College Counseling » College Visits

College Visits

TMS Policy Regarding Absences
(From The Master's School Student and Parent Handbook)

College Visits: Parents may request an excused absence for juniors and seniors wishing to visit college campuses during the school year. Juniors are allowed 2 days and seniors are allowed 4 days of excused absences. The procedure is as follows:
  • Parents must send a written note requesting the excused absence 1 week or more prior to the planned absence.
  • Students are responsible for making arrangements with their teachers for any work they will miss.

Why Visit

There are many reasons why you might want to visit a college: a good impression from a college fair or recommendations from friends or professors, for instance. However, there are many more reasons why a visit helps a prospective student.
  • There are two primary reasons for visiting a school: for the information it gives to you, and for the information it gives the college. The information it gives you is the bigger piece.
  • A visit gives you a feel for the campus that you are not able to get from websites or printed material: what are the students like, how friendly are they, how do you feel the administration and faculty treated you, and so on.
  • You can ask questions that aren't answered in their literature, or that require more detailed or specialized answers.
  • In some cases, it can indicate to the college that you have a higher degree of interest. (However, not all colleges keep track of visits.)
  • In a few cases, a visit will be a required part of the application process.

When to Visit

There are several different options for the time of your college visit. We suggest:
  • Spring of junior year (beginning with February vacation) or fall of senior year. Keep in mind that fall sports complicate things at the beginning of senior year. Think ahead.
  • Preview days and weekends. Colleges often target these toward high school juniors and seniors.
  • Summer. It is harder to get a sense of fit or normal atmosphere, but it is a more relaxed time for admissions offices and therefore you may get extra attention.
  • During normal times - not during exam week, the big football game, and the like.
  • Appointments at selective schools generally fill up early. Making a last-minute decision to visit will limit how much you are able to do there.

Things to Consider

There's more to a visit than simply walking the campus and taking a tour.
  • Sitting in on a class is a good idea. Trying to sit in on the same class (i.e., Intro to Psychology) at every college you visit will give you a sense of differing approaches to the same subject.
  • Get business cards from the people you meet with, especially from admissions counselors, financial aid officers and any professors you talk to. Student tour guides will often offer their email address as well. Having a specific person to contact with future questions can be very helpful.
  • Sending appropriate thank you notes after the visit can set you apart from other students.
  • Visit different types of campuses to help pinpoint what matters to you. What you discover may surprise you. The urban campus that you thought you would love may end up not appealing to you at all.
  • Pay attention to the role of the parent versus the role of the student. The parent should not be asking all the questions or answering the questions that are asked by the admissions counselor. The student needs to take the initiative to let the admissions office know you have arrived, to answer questions posed by the admissions office, and so forth. They should avoid looking at their parents, waiting to see if they are going to answer. Some colleges deliberately separate students and parents for tours and meetings.
  • Some schools will give you an initial indication of your chances of getting into the college if you have an unofficial copy of your transcript and test scores, along with a short resume of your activities, accomplishments and awards. Do not start your questions with this, though. At the end of the visit, ask if they would be willing to look at them and give you an idea of your chances. Some admissions officers will do this, while others will not. If they are willing to look, it is also your chance to ask what you could do to strengthen your application.

┄┄┄┄┄┄

## JOBS
a – Answer these questions from the college visits page:
(i) How many days of excused absence are seniors allowed for college visits?
(ii) According to the page, why might a summer visit get you extra attention?
(iii) From whom does the page recommend getting business cards?
b – Write the next part of the college visits page, starting after its last bullet point.

## RECORDS PROVIDED
┄┄┄┄┄┄

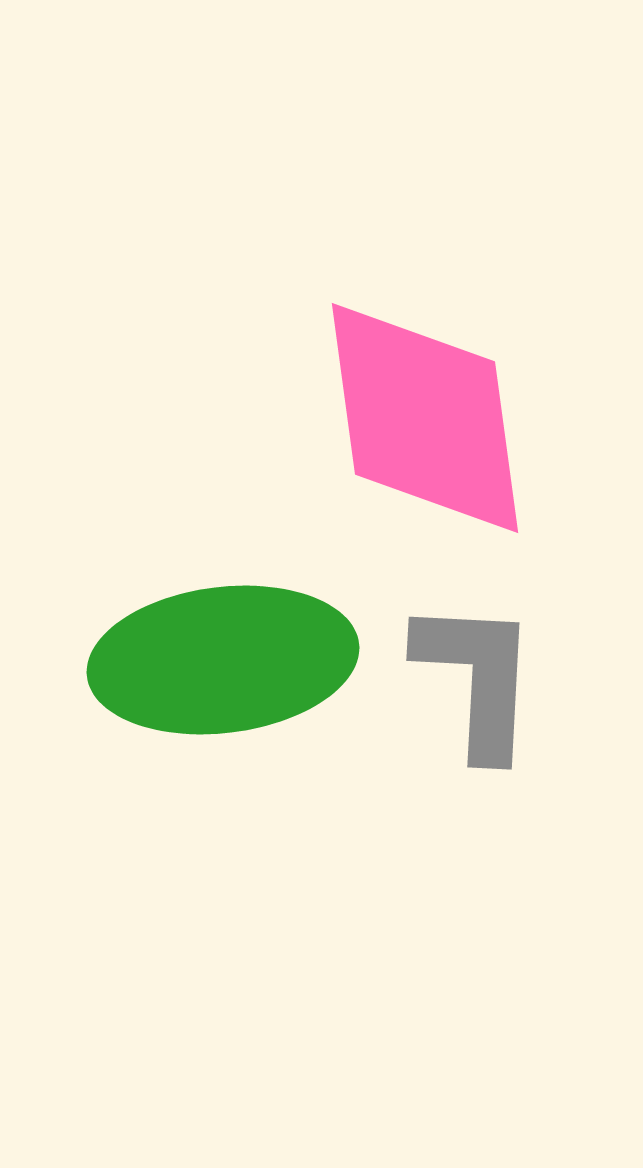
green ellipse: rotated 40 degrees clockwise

┄┄┄┄┄┄

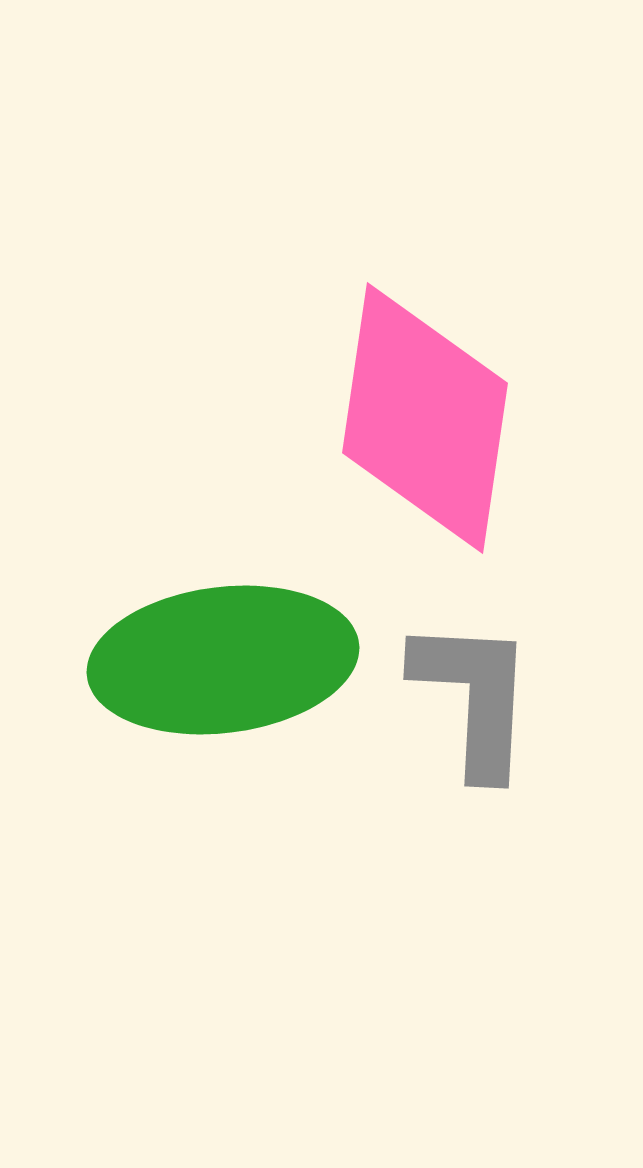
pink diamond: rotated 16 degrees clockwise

┄┄┄┄┄┄

## OUTPUTS FOR THE TASKS
a –
(i) Four days.
(ii) It is a more relaxed time for admissions offices.
(iii) Admissions counselors, financial aid officers and any professors you talk to.

b –
How to Set Up a Visit

Here are a few steps to follow when preparing to visit a particular campus.
  • Check the college's website to see if they outline a procedure.
  • Know the interview policy. Is an interview an optional part of the admissions process? Is it required? If so, do you have to wait until you have submitted an application to do the interview? Is the interview informative or evaluative? Do you have to interview on campus or do they have area representatives?
  • Think ahead.
    • Appointments at selective schools fill up early.
    • Overnight visits typically require at least 3 weeks' notice.
  • Informational interviews or appointments with admissions representatives are more common than formal interviews. Many colleges assign specific geographic regions to each of their admissions representatives. If possible, meet with the representative for your geographic area. They will be the one reading your application once it is submitted. Having a face to go with the application can be helpful.
  • As much as possible, know what you want to ask for or set up before calling the admissions office.
    • Ask if they have preview days for prospective students, when they are, and how you register for them. If you already have that information from the website, let them know that you plan to attend.
    • Act informed. Say "I notice on your website that you do tours every Tuesday and Thursday. I'd like to schedule a visit on _____ if that is possible." Or, if there are no specifics, tell them you are calling to set up a visit. Have a specific time and day to suggest. Indicate what flexibility, if any, you have.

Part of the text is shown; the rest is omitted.